▶ _Your goal_
Count the lines in the data below that contain the string "displayed", treating uppercase and lowercase as different. Reply with the number only.

▶ _Provided data_
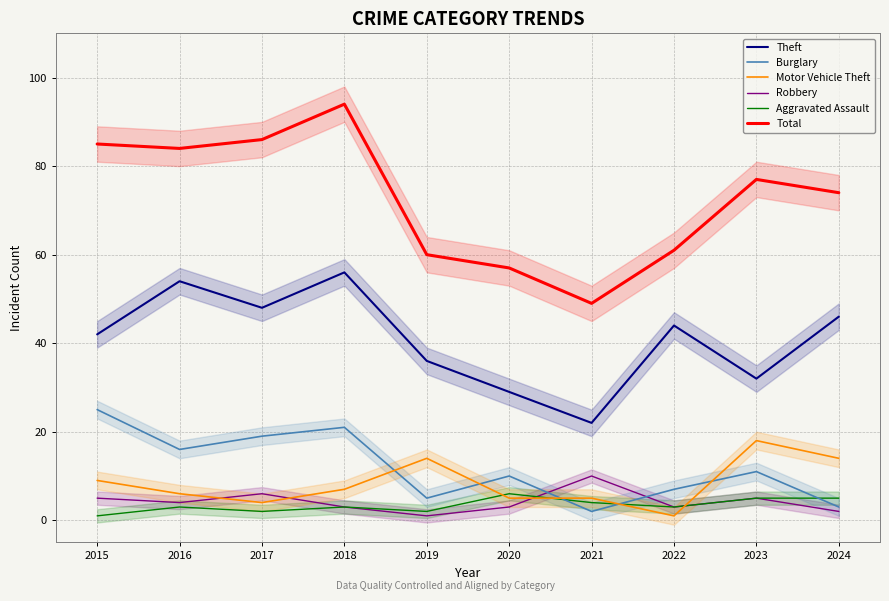

How many distinct data groups are displayed?

6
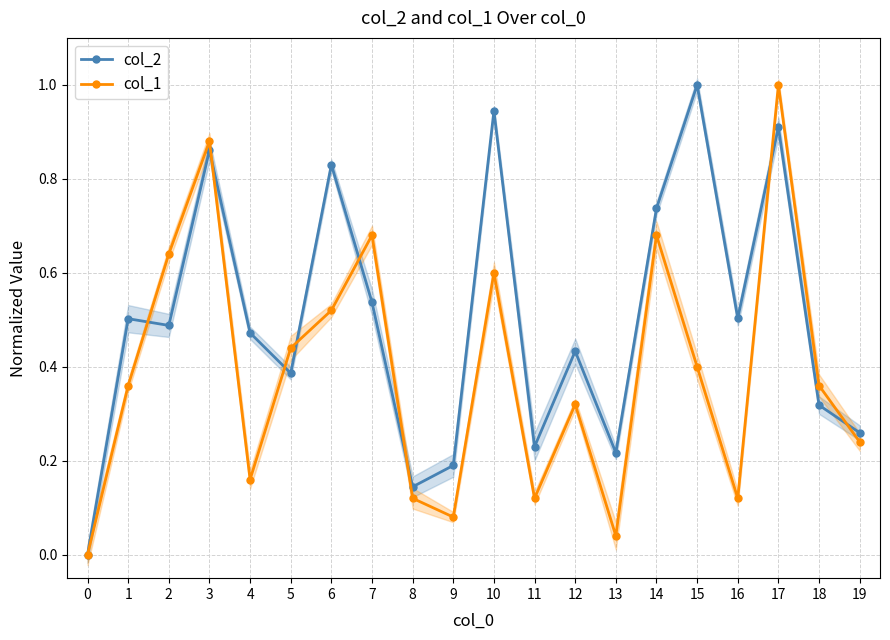

Reading left to right, list all the values displayed in this chart.

col_2: 0=0.0	1=0.5	2=0.5	3=0.9	4=0.5	5=0.4	6=0.8	7=0.5	8=0.1	9=0.2	10=0.9	11=0.2	12=0.4	13=0.2	14=0.7	15=1.0	16=0.5	17=0.9	18=0.3	19=0.3
col_1: 0=0.0	1=0.4	2=0.6	3=0.9	4=0.2	5=0.4	6=0.5	7=0.7	8=0.1	9=0.1	10=0.6	11=0.1	12=0.3	13=0.0	14=0.7	15=0.4	16=0.1	17=1.0	18=0.4	19=0.2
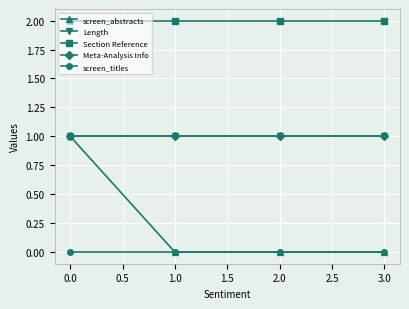

Does the chart have visible grid lines?

Yes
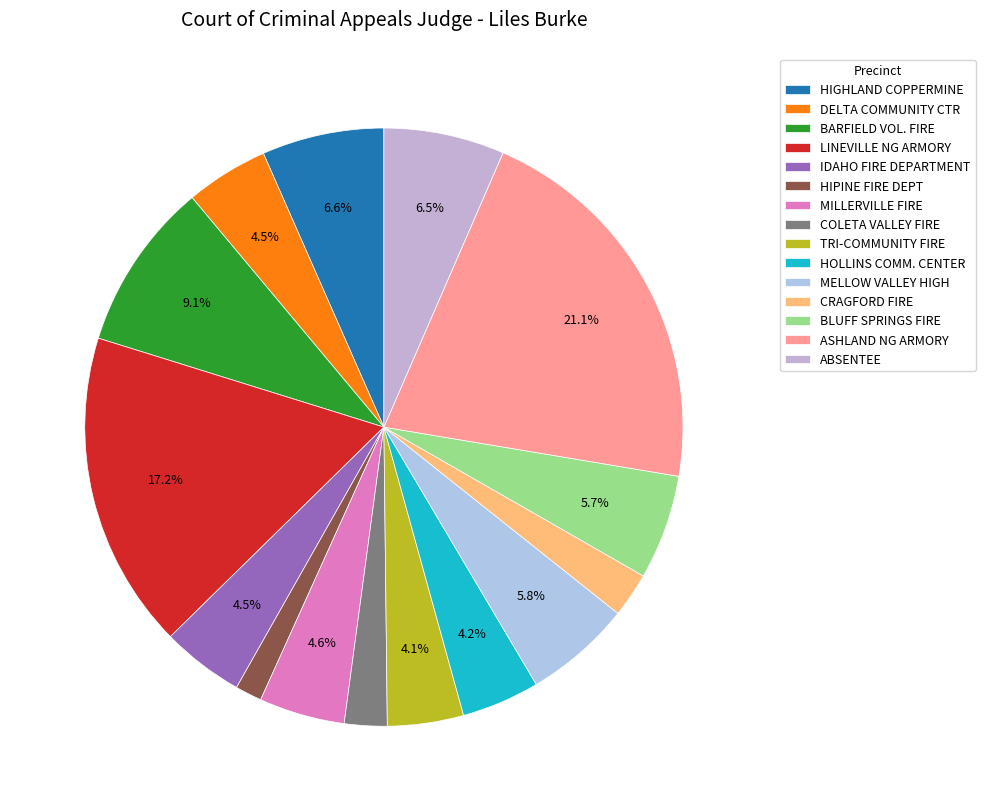

Which category has the biggest portion of the pie?

ASHLAND NG ARMORY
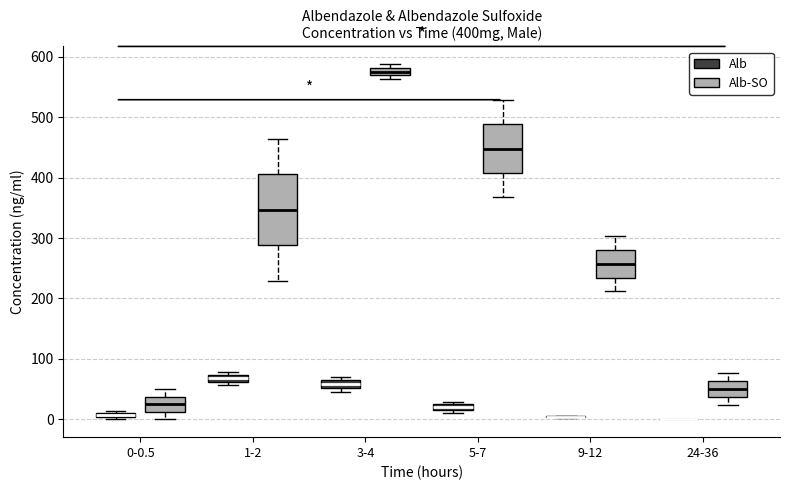

Which box is the tallest, from its lower edge to its upper edge?

1-2 (Alb-SO)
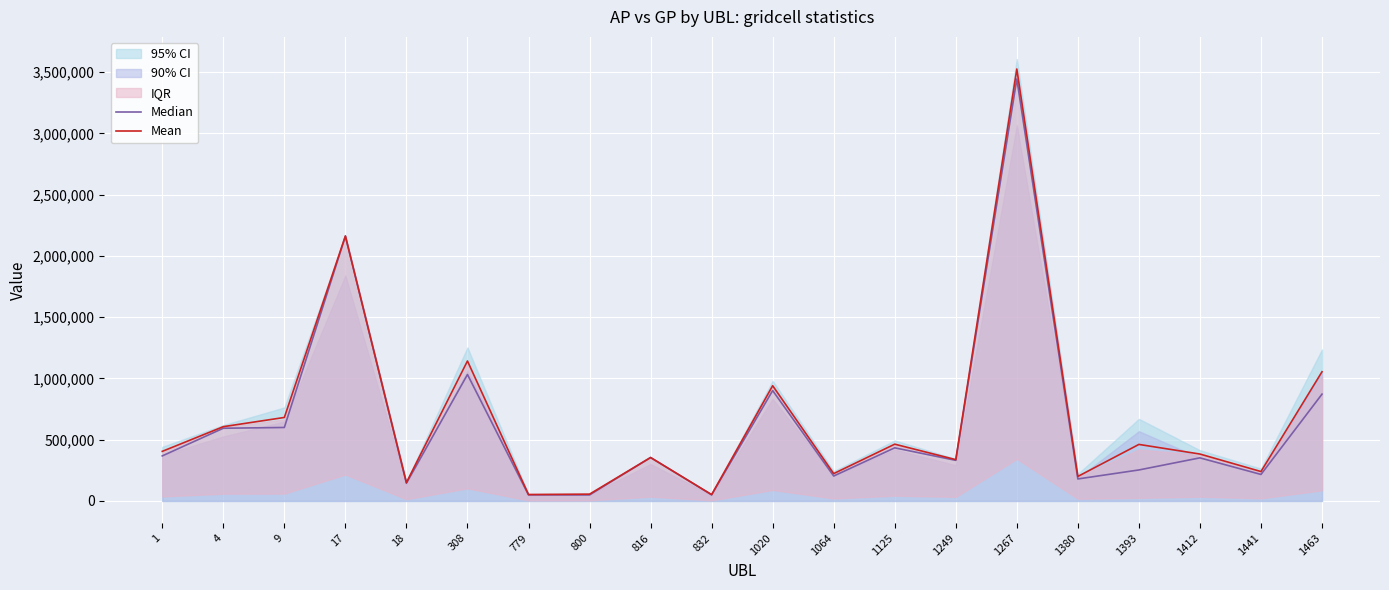

Where is the first local maximum for Mean?

17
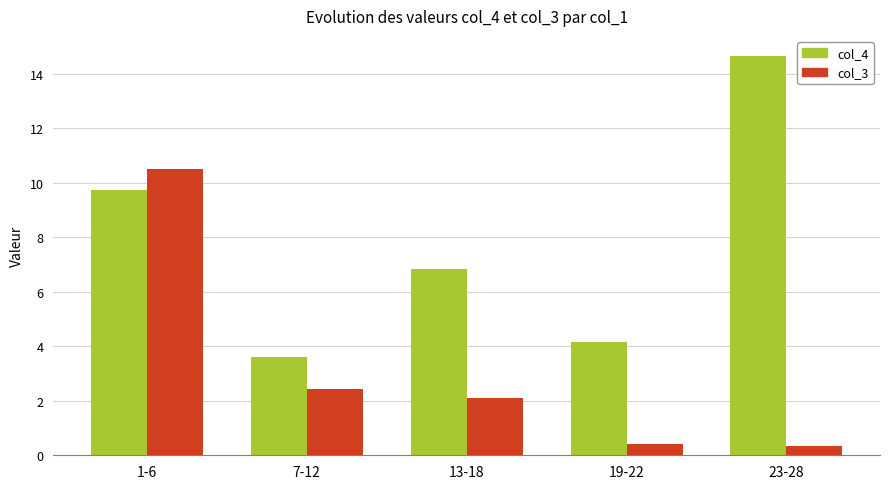

At which category is the sum across all series the highest?

1-6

▶ _Result for this exercise_
2